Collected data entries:
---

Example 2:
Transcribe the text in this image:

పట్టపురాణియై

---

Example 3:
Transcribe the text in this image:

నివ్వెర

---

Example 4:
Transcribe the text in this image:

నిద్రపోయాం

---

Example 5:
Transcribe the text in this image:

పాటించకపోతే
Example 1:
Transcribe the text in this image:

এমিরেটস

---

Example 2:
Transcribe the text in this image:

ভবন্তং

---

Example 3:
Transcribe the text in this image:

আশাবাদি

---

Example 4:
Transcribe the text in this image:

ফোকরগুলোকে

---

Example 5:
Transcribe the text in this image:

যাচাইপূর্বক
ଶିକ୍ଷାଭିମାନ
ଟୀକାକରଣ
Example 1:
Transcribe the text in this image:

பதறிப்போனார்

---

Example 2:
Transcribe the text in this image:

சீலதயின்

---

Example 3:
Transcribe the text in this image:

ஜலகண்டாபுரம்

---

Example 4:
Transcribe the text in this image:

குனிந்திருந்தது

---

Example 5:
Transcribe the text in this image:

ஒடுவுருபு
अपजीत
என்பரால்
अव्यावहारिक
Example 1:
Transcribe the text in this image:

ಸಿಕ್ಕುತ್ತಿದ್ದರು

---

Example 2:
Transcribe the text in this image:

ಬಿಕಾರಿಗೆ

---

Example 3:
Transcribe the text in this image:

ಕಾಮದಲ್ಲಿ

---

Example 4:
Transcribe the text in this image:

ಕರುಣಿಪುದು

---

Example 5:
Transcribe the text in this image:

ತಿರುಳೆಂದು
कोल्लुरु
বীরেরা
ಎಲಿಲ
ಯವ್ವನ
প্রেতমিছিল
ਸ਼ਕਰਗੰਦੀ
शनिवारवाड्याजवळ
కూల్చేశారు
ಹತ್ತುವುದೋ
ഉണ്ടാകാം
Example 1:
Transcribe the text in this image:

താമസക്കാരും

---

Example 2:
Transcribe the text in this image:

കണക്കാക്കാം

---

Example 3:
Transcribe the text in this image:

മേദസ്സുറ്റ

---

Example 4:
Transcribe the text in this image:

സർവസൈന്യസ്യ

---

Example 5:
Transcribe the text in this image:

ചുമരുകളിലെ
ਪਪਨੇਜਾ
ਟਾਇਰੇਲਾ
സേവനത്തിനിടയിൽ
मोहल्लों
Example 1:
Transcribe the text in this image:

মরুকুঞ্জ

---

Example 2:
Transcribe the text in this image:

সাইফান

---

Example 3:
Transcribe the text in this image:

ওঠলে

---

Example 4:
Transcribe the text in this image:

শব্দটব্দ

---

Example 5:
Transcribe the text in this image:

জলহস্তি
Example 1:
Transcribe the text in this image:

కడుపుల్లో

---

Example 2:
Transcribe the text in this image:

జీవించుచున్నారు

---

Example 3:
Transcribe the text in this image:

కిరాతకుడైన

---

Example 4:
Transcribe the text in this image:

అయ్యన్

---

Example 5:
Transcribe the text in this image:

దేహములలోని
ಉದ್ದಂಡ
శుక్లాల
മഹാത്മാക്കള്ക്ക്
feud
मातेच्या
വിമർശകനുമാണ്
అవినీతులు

WHAT IS REQUIRED
Transcribe all of the records exactly.

RESPONSE FOR THIS EXERCISE
---

Example 2:
Transcribe the text in this image:

పట్టపురాణియై

---

Example 3:
Transcribe the text in this image:

నివ్వెర

---

Example 4:
Transcribe the text in this image:

నిద్రపోయాం

---

Example 5:
Transcribe the text in this image:

పాటించకపోతే
Example 1:
Transcribe the text in this image:

এমিরেটস

---

Example 2:
Transcribe the text in this image:

ভবন্তং

---

Example 3:
Transcribe the text in this image:

আশাবাদি

---

Example 4:
Transcribe the text in this image:

ফোকরগুলোকে

---

Example 5:
Transcribe the text in this image:

যাচাইপূর্বক
ଶିକ୍ଷାଭିମାନ
ଟୀକାକରଣ
Example 1:
Transcribe the text in this image:

பதறிப்போனார்

---

Example 2:
Transcribe the text in this image:

சீலதயின்

---

Example 3:
Transcribe the text in this image:

ஜலகண்டாபுரம்

---

Example 4:
Transcribe the text in this image:

குனிந்திருந்தது

---

Example 5:
Transcribe the text in this image:

ஒடுவுருபு
अपजीत
என்பரால்
अव्यावहारिक
Example 1:
Transcribe the text in this image:

ಸಿಕ್ಕುತ್ತಿದ್ದರು

---

Example 2:
Transcribe the text in this image:

ಬಿಕಾರಿಗೆ

---

Example 3:
Transcribe the text in this image:

ಕಾಮದಲ್ಲಿ

---

Example 4:
Transcribe the text in this image:

ಕರುಣಿಪುದು

---

Example 5:
Transcribe the text in this image:

ತಿರುಳೆಂದು
कोल्लुरु
বীরেরা
ಎಲಿಲ
ಯವ್ವನ
প্রেতমিছিল
ਸ਼ਕਰਗੰਦੀ
शनिवारवाड्याजवळ
కూల్చేశారు
ಹತ್ತುವುದೋ
ഉണ്ടാകാം
Example 1:
Transcribe the text in this image:

താമസക്കാരും

---

Example 2:
Transcribe the text in this image:

കണക്കാക്കാം

---

Example 3:
Transcribe the text in this image:

മേദസ്സുറ്റ

---

Example 4:
Transcribe the text in this image:

സർവസൈന്യസ്യ

---

Example 5:
Transcribe the text in this image:

ചുമരുകളിലെ
ਪਪਨੇਜਾ
ਟਾਇਰੇਲਾ
സേവനത്തിനിടയിൽ
मोहल्लों
Example 1:
Transcribe the text in this image:

মরুকুঞ্জ

---

Example 2:
Transcribe the text in this image:

সাইফান

---

Example 3:
Transcribe the text in this image:

ওঠলে

---

Example 4:
Transcribe the text in this image:

শব্দটব্দ

---

Example 5:
Transcribe the text in this image:

জলহস্তি
Example 1:
Transcribe the text in this image:

కడుపుల్లో

---

Example 2:
Transcribe the text in this image:

జీవించుచున్నారు

---

Example 3:
Transcribe the text in this image:

కిరాతకుడైన

---

Example 4:
Transcribe the text in this image:

అయ్యన్

---

Example 5:
Transcribe the text in this image:

దేహములలోని
ಉದ್ದಂಡ
శుక్లాల
മഹാത്മാക്കള്ക്ക്
feud
मातेच्या
വിമർശകനുമാണ്
అవినీతులు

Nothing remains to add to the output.